Table 1 shows the accuracy for the five sets of experiments and the number of Gaussian probability density.

Table 1. Comparative accuracy of recognition between static/dynamic coefficients depending on the number of Gaussians.

From Table 1, based on the parameterization MFCC_E_D_A typical system gives very good results. The good performance of the system based on MFCC parameters are due to the nature of their products based on human perception models. The results also show that increasing the number of Gaussian enables better modeling of the acoustic space. In the case of a word recognition system, we achieved the best number of Gaussians that allows stability accuracies of recognition (number of Gaussian equal to 25). It is therefore necessary to find a compromise between the recognition accuracy and the number of parameters. We note that beyond the 13th Gaussian, the system performance is not significantly improved (91.31 to 92.50).

Based on these results, we note the following points:

  • The combination of MFCC_E_D_A type gives the best recognition accuracy with 92.50 %. However, this combination of 39 parameters requires more resources and computing time. By combining WCC_D_A against type 21 parameters (or 18 parameters in the case of level 5) provides a more compact representation relative to that MFCC_E_D_A or MFCC_D_A (36 parameters), requiring less time and computing resources. Thus, the combination WCC_D_A provides a good compromise in terms of accuracy and computational resources.

5 Conclusion

Our study is to apply the Mel-Scale Frequency Cepstral Coefficients (MFCC) in the acoustic analysis of speech signal to an ASR task.

To accomplish this task and to evaluate the acoustic analysis, we built a reference ASR system based on HMM models. Acoustic analysis of this reference system is based on the extraction of MFCC parameters. This system is built under the platform HTK and evaluated on the basis of OLLO database.

The construction of the reference system calls for the type of acoustic parameters and the number of Gaussian components for each active state HMM. To this end, we conducted various experiments to determine these two parameters. The results showed us that the most relevant acoustic parameters are MFCC_E_D_A coefficients.

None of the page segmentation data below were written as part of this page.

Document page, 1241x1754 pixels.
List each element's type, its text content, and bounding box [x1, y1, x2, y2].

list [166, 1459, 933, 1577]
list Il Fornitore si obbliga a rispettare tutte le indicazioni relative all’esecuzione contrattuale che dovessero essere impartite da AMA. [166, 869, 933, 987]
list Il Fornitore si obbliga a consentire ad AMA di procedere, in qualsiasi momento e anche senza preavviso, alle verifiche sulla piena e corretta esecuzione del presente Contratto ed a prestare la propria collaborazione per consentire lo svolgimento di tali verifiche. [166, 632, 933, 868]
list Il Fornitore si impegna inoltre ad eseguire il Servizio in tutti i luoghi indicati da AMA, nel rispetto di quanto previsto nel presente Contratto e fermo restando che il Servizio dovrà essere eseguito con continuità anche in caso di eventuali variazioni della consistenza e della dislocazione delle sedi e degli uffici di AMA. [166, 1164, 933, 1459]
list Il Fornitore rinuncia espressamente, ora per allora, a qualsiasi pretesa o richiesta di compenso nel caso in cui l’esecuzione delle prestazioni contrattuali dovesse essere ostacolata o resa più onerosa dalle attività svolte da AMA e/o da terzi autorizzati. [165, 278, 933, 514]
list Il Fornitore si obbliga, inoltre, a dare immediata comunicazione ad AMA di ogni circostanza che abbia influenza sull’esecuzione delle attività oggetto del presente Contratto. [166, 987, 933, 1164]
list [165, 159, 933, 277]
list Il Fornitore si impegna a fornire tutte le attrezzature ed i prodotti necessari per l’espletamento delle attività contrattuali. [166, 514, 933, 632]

The results also showed that the choice of 25 Gaussian components provides a good compromise between recognition accuracy and computation time. In the present work, After a comparative study between the acoustic analysis based on the MFCC parameters, we found that the best parameters leading to good recognition accuracy are MFCC_E_D_A coefficients. However, the representation of the latter requires a dimension (39 parameters) larger than that based on the parameters.